Media · Sports

Don’t say the “Q” word to an athlete

There is a faux media storm in New York this week regarding the way the New York Giants radio color commentator, Carl Banks, described the team’s 38-0 Week 3 loss to the Carolina Panthers. Banks, a former linebacker of the New York Giants, and a two-time Super Bowl winner, is one of the best football analysts in the game. He criticized the Giants’ poor performance during, and after the game. He repeated his opinions the following day during his semi-weekly spot on WFAN radio. There were plenty of negative words Banks used to describe the G-Men’s performance throughout the first three weeks, but there is one word he specifically did not use. And that is the dreaded “Q” word, “quit.” And that is because that is the worst thing you can call a professional athlete.

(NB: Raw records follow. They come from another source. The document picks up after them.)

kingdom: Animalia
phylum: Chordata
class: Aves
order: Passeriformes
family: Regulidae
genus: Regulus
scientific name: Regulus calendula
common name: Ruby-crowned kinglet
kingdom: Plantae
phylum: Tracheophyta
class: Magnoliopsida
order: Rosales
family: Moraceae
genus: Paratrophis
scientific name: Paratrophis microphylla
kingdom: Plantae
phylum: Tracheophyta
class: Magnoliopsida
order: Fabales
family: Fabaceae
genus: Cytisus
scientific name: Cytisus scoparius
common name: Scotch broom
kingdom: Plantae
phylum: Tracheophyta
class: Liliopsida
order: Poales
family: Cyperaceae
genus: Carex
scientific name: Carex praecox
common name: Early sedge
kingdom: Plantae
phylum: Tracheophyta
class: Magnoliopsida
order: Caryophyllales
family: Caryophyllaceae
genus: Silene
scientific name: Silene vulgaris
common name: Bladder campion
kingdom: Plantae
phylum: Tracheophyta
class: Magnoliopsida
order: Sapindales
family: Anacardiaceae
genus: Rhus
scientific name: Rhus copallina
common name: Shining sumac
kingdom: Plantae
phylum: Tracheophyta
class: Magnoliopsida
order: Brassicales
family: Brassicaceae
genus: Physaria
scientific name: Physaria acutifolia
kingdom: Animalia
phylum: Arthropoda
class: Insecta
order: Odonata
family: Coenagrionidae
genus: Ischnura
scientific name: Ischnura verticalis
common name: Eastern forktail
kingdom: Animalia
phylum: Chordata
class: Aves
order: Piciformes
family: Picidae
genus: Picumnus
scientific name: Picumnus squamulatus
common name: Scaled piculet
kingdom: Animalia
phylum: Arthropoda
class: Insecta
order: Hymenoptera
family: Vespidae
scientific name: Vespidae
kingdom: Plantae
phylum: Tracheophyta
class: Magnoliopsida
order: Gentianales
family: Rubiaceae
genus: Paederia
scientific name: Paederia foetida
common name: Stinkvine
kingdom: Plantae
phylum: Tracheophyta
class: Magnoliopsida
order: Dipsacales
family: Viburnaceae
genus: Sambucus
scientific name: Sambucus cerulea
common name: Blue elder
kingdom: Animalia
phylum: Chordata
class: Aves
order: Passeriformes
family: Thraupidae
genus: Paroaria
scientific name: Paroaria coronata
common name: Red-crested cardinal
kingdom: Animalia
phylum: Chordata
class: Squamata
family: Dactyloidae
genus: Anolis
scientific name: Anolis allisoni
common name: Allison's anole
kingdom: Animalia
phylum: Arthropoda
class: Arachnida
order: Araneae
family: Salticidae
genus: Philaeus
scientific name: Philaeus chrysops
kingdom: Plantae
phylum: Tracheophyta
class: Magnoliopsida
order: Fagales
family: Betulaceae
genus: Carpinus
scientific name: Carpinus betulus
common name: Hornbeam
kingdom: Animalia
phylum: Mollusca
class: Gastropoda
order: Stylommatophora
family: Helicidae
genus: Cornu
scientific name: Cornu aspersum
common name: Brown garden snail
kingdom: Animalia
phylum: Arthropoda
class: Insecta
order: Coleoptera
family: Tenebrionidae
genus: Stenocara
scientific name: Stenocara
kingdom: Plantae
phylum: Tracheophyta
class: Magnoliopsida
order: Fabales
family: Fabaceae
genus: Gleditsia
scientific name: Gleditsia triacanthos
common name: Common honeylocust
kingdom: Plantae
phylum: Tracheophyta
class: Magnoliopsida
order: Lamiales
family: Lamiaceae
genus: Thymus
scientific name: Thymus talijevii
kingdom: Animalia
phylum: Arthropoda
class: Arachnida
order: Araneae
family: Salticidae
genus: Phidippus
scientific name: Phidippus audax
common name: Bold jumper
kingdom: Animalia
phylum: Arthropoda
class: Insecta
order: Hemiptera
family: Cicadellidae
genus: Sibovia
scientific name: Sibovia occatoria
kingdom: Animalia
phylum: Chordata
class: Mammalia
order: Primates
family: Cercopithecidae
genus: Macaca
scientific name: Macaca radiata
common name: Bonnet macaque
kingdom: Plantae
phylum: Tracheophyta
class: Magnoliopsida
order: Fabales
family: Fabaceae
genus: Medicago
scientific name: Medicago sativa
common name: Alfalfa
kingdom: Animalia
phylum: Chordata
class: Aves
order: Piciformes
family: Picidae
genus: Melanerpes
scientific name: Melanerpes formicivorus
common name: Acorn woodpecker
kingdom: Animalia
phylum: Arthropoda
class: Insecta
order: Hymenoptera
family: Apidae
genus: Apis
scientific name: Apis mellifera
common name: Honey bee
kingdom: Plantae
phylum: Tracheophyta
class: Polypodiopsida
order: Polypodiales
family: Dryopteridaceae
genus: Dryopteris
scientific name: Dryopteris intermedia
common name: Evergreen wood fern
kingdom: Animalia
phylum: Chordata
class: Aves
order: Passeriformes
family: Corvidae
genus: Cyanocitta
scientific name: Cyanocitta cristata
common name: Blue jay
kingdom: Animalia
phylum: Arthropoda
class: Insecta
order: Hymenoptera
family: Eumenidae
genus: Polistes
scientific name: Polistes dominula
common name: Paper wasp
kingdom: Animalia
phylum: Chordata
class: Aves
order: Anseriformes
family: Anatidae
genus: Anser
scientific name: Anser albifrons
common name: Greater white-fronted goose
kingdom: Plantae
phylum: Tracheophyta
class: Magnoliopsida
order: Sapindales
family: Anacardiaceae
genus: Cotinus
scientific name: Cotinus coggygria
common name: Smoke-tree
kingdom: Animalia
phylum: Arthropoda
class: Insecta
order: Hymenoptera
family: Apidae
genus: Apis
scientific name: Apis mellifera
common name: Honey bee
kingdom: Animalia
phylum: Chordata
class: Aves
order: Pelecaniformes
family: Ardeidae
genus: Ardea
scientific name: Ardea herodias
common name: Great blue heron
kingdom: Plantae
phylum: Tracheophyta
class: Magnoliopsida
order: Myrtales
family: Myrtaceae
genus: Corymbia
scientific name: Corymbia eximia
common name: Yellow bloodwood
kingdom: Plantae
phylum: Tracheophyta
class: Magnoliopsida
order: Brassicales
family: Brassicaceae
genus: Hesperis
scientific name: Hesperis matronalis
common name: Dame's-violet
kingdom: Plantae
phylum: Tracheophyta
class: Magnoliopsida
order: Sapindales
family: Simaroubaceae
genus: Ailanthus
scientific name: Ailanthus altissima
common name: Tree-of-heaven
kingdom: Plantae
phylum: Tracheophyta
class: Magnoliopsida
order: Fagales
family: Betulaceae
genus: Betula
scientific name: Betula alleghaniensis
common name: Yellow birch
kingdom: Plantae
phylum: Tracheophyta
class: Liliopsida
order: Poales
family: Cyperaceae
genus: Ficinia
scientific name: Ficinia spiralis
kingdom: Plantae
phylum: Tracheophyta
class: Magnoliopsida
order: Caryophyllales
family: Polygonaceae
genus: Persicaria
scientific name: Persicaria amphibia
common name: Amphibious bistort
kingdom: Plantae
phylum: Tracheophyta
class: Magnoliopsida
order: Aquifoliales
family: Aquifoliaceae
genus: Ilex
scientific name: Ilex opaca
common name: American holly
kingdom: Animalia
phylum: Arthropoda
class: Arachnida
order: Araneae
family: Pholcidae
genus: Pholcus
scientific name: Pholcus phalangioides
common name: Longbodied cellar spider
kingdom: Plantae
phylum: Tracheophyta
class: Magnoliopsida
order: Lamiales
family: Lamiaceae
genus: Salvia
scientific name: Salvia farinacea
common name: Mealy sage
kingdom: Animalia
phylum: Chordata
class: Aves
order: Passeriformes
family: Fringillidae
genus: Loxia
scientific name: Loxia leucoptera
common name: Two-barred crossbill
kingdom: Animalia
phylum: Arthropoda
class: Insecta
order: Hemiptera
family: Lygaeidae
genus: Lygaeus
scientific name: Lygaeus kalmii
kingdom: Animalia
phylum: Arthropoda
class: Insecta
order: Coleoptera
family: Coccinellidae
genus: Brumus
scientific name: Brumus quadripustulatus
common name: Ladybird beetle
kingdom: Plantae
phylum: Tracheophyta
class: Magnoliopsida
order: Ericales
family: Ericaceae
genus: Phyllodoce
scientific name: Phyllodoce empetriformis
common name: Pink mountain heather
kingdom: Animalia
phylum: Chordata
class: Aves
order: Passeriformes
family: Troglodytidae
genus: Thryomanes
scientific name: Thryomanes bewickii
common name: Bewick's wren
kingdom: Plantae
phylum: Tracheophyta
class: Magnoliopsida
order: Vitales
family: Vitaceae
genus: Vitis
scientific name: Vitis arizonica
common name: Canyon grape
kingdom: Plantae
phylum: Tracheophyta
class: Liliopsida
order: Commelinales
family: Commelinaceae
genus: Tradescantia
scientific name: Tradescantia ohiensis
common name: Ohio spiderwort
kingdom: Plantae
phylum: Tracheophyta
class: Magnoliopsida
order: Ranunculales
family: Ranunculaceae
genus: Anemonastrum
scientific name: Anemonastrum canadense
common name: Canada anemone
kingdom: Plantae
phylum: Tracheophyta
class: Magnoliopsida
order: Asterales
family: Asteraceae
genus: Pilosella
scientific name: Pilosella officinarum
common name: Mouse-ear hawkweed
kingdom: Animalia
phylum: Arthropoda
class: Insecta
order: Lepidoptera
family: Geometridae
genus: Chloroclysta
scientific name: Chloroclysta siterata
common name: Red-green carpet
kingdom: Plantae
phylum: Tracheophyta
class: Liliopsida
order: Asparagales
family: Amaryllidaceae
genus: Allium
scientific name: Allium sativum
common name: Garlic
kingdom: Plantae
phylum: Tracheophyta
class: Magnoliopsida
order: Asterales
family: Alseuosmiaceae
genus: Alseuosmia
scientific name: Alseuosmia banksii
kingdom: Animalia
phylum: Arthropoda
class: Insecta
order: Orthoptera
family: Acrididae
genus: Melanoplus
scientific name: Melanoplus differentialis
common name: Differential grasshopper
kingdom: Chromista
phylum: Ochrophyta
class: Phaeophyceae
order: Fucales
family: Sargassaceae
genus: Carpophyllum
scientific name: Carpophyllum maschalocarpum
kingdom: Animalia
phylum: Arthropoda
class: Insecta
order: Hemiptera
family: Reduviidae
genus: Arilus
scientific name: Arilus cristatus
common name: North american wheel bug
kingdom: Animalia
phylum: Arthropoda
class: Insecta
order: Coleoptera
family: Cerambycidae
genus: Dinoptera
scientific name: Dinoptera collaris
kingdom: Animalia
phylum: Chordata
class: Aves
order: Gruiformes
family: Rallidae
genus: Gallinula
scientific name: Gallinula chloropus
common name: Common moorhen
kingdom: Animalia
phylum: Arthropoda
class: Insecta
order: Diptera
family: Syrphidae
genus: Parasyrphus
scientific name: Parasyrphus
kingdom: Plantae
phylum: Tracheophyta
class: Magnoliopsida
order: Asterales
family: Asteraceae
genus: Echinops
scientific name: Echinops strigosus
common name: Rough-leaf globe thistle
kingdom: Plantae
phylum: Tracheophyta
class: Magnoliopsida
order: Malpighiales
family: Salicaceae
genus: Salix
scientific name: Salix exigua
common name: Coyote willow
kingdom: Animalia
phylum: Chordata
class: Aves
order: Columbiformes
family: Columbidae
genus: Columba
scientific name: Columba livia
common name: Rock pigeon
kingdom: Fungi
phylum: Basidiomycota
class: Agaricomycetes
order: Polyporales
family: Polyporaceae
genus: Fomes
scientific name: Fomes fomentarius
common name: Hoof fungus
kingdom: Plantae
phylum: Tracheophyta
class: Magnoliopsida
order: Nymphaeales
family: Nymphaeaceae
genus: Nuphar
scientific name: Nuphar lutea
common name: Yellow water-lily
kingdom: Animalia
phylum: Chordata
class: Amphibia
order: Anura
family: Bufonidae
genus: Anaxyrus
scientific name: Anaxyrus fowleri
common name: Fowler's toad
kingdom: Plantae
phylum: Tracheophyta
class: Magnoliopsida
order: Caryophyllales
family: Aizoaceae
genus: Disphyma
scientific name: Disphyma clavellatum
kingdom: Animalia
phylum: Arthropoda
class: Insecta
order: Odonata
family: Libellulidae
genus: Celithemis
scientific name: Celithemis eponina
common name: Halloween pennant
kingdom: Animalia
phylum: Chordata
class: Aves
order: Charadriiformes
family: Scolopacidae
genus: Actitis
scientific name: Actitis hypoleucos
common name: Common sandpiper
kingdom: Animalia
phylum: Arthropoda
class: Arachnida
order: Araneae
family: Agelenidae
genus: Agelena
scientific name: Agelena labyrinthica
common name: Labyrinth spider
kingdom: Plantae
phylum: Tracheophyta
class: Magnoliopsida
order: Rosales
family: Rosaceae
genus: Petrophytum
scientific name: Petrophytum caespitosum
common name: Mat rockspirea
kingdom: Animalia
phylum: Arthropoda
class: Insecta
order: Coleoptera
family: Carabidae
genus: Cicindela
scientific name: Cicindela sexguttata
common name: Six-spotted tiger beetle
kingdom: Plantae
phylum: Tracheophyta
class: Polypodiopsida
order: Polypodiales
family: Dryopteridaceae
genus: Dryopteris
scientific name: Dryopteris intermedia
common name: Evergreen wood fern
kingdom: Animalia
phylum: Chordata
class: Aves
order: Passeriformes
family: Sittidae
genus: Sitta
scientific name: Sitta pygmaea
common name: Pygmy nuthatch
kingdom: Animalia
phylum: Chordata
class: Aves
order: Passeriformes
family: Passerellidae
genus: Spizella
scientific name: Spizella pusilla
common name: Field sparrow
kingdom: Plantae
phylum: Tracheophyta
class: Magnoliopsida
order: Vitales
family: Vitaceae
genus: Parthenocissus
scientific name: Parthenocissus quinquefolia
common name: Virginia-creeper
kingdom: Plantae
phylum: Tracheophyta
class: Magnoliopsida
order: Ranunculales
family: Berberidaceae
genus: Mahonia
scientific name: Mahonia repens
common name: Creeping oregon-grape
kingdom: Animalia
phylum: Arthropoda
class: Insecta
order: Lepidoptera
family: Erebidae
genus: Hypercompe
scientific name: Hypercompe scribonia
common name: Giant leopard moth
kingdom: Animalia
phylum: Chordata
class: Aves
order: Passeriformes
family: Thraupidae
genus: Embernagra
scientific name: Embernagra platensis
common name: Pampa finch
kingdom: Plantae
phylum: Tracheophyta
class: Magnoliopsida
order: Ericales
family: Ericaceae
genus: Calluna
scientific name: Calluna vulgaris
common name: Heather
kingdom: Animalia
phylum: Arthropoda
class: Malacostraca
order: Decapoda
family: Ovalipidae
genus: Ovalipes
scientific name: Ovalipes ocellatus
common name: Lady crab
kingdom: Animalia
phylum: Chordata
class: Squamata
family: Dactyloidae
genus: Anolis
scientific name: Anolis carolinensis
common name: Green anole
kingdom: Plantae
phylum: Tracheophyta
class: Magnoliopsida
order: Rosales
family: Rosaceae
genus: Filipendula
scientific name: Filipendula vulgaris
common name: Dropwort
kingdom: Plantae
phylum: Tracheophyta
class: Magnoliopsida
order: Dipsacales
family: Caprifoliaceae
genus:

The problem is that throughout the week, the rest of the media, especially the beat reporters and one very influential radio personality, have asked the Giants’ players and coaches to react to Banks’ comment that the team quit. And Banks has taken umbrage to that. Not because he wants to be on the players’ nice side, but because he knows that word means to a player.

It is not just a question of semantics. A player or a team can be called out for a variety of reasons when they lose badly. You can say that sed player or team lacks talent (compared to the other team). In many cases in many sports, there is often true. You can say there was a lack of hustle, or energy. Depending upon the circumstances, this could also be true. You can say there was a lack of determination or sense of urgency. And in leagues with parity and equal talent levels, this could be the difference between winning and losing. An athlete can accept those critiques for the most part because most of those elements are out of their control. If they didn’t give their best effort, or if their best was not good enough, so be it. But to raising the question that they gave no effort at all is crossing the line. That is an insult to their livelihood and integrity. They don’t care if you think they stink. But they do care if you believe that they don’t care.

The “q” word is spewed out often in the sports world. It is understandable when one sees a player or team that has been under-performing late in the regular season. Often time it precedes why a coach or manager has been fired, e.g.: “The players quit on the coach/manager. It was time for a change.” It is easy to accuse a team that is not motivated of quitting. But the “q” word has dangerous connotations in the professional sports world. An athlete that is unmotivated can receive a contract from a team if the team believes they can unlock that player’s full potential. An athlete that is under-performing can receive a contract from another team if that team believe that their style of play is more suited to that player’s skill set. A player that is accused of quitting is virtually blacklisted. They are worse than a scab. A quitter is the antithesis of a team player. It is the antonym of professionalism. No franchise wants to associate with someone labeled as a quitter. And no franchise wants to be called a bunch of quitters.

The media has the right to say what it wants. When a team is going in the wrong direction, you can say that their awful play emits the perception of quitting. While that straddles the line, it is acceptable. But expect some flak and backlash from players, coaches, and media watchdogs if you flat-out accuse a player or team of quitting.